All machine learning pipelines must consider how to ingest data and labels.
Data refers to the information the model is expected to use to make inferences and predictions.
Labels correspond to the “correct answer” for each data sample, used to compute losses and train the model.
The interface of the MNIST data parser is shows below as an implemented Node class.

class MNIST : public Node
{
public:
    constexpr static size_t DIM = 28 * 28;
    
    // The constructor receives an input filestream corresponding to the
    // data samples and labels
    MNIST(Model& model, std::ifstream& images, std::ifstream& labels);
    
    // This is an input node and has no parameters to initialize
    void init(rne_t&) override {}
    
    // Read the next sample and label and forward the data
    void forward(num_t* data = nullptr) override;

    // No optimization is done in this node so this is a no-op
    void reverse(num_t* gradients = nullptr) override {}
    
    void print() const override;

    // Consume the next sample and label from the file streams
    void read_next();
    
    // Accessor for the most recently read sample
    num_t const* data() const noexcept
    {
        return data_;
    }
    
    // Accessor for the most recently read label
    num_t* label() const noexcept
    {
        return label_;
    }
    
    // Quick ASCII visualization of the last digit read
    void print_last();
    
private:
    std::ifstream& images_;
    std::ifstream& labels_;
    uint32_t image_count_;

    char buf_[DIM];
    num_t data_[DIM];
    num_t label_[10];
};

In the constructor, we must verify that the files passed as arguments are valid
MNIST data and label files. Both files start with distinct “magic values” as a
quick sanity check. The sample file starts with 2051 encoded as a 4-byte big-endian
unsigned integer, whereas the label file starts with 2049. For the data file,
the magic number is followed by the image count and image dimensions. The
label file magic number is followed by the label count (expected to match the image count).
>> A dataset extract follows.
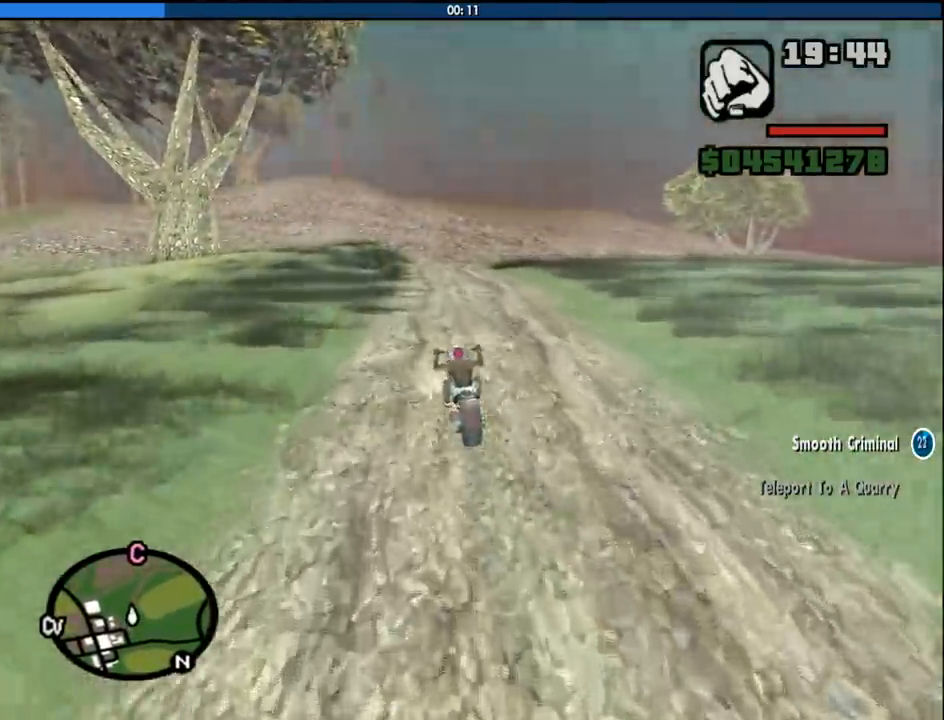
{"keys": ["2", "d", "w"], "mouse": [], "events": [[33, "2", "up"], [33, "d", "down"], [133, "2", "down"], [133, "d", "up"], [216, "2", "up"], [316, "2", "down"], [400, "2", "up"], [500, "2", "down"], [500, "d", "down"]]}
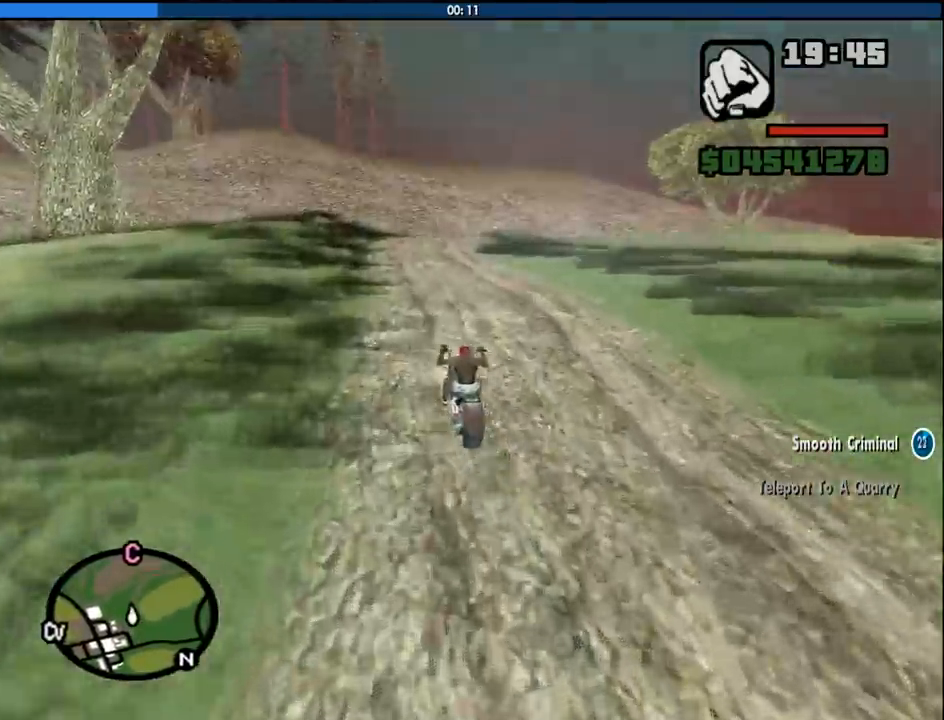
{"keys": ["w"], "mouse": [], "events": [[100, "2", "up"], [100, "d", "up"], [150, "2", "down"], [283, "2", "up"], [383, "2", "down"], [466, "2", "up"]]}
To consume big-endian unsigned integers from the file stream, we’ll use a simple routine:

void read_be(std::ifstream& in, uint32_t* out)
{
    char* buf = reinterpret_cast<char*>(out);
    in.read(buf, 4);

    std::swap(buf[0], buf[3]);
    std::swap(buf[1], buf[2]);
}

If you happen to be using a big-endian processor, you will not need to perform the
byte swaps, but most desktop and mobile architectures are little-endian.
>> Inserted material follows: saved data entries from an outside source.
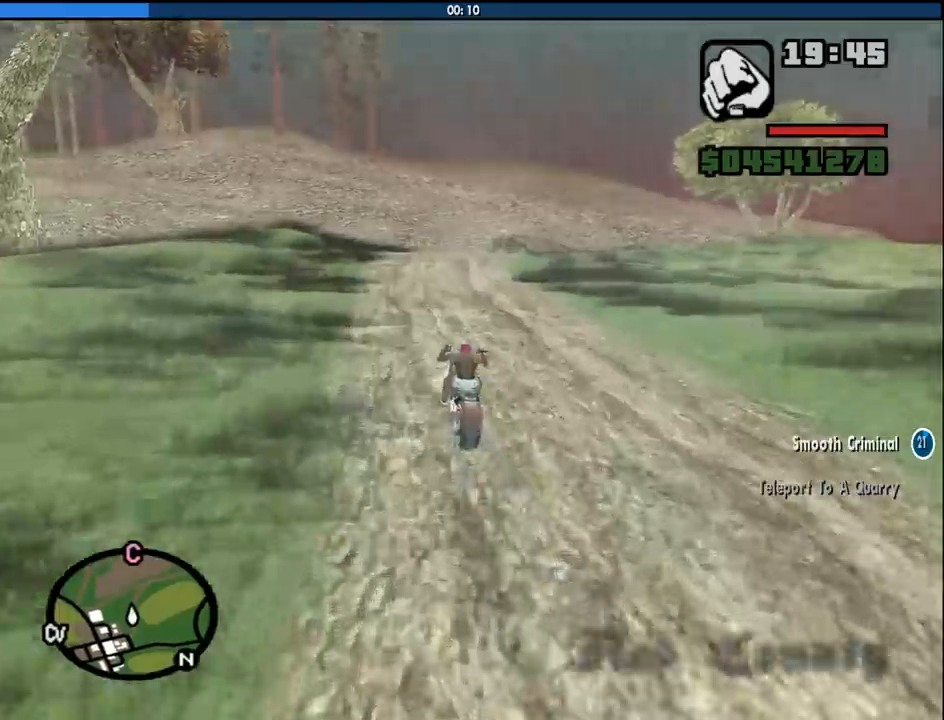
{"keys": ["2", "w"], "mouse": [], "events": [[66, "2", "down"], [66, "d", "down"], [150, "2", "up"], [200, "d", "up"], [250, "2", "down"], [350, "2", "up"], [433, "2", "down"]]}
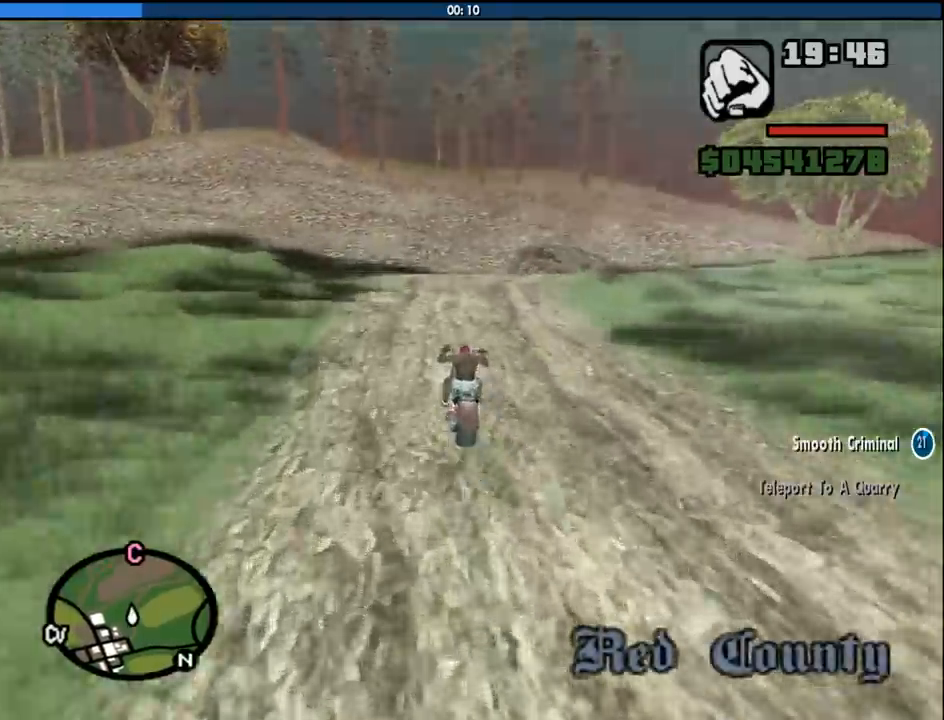
{"keys": ["w"], "mouse": [], "events": [[16, "d", "down"], [33, "2", "up"], [133, "2", "down"], [166, "d", "up"], [266, "2", "up"], [366, "2", "down"], [450, "2", "up"]]}
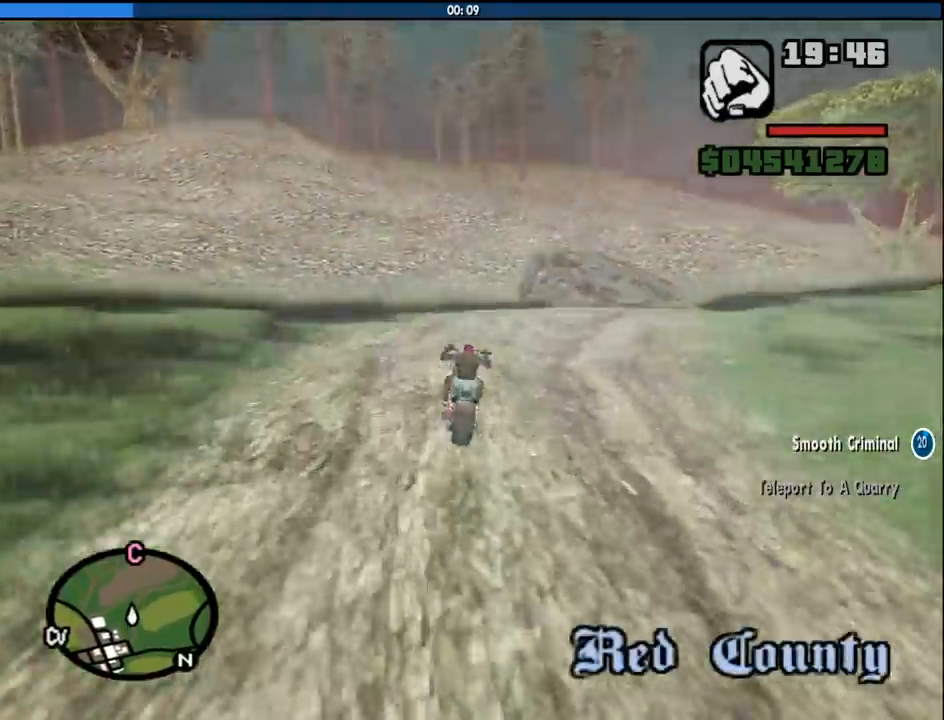
{"keys": ["2", "w"], "mouse": [], "events": [[50, "2", "down"], [183, "2", "up"], [233, "2", "down"], [383, "2", "up"], [466, "2", "down"]]}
The implementation that parses the magic numbers and various other descriptors is
produced below:

MNIST::MNIST(Model& model, std::ifstream& images, std::ifstream& labels)
    : Node{model, "MNIST input"}
    , images_{images}
    , labels_{labels}
{
    // Confirm that passed input file streams are well-formed MNIST data sets
    uint32_t image_magic;
    read_be(images, &image_magic);
    if (image_magic != 2051)
    {
        throw std::runtime_error{"Images file appears to be malformed"};
    }
    read_be(images, &image_count_);

    uint32_t labels_magic;
    read_be(labels, &labels_magic);
    if (labels_magic != 2049)
    {
        throw std::runtime_error{"Labels file appears to be malformed"};
    }

    uint32_t label_count;
    read_be(labels, &label_count);
    if (label_count != image_count_)
    {
        throw std::runtime_error(
            "Label count did not match the number of images supplied");
    }

    uint32_t rows;
    uint32_t columns;
    read_be(images, &rows);
    read_be(images, &columns);
    if (rows != 28 || columns != 28)
    {
        throw std::runtime_error{
            "Expected 28x28 images, non-MNIST data supplied"};
    }

    printf("Loaded images file with %d entriesn", image_count_);
}

Next, let’s implement the MNIST::read_next, which will consume the next
sample and label from the file streams:

void MNIST::read_next()
{
    images_.read(buf_, DIM);
    num_t inv = num_t{1.0} / num_t{255.0};
    for (size_t i = 0; i != DIM; ++i)
    {
        data_[i] = static_cast<uint8_t>(buf_[i]) * inv;
    }

    char label;
    labels_.read(&label, 1);

    for (size_t i = 0; i != 10; ++i)
    {
        label_[i] = num_t{0.0};
    }
    label_[static_cast<uint8_t>(label)] = num_t{1.0};
}

For the labels, note that the label is encoded as a single unsigned digit,
but we convert it to a 1-hot encoding for loss computation purposes later.
If your application can assume that the labels will be one-hot encoded,
this conversion may not be necessary and a more efficient implementation is possible.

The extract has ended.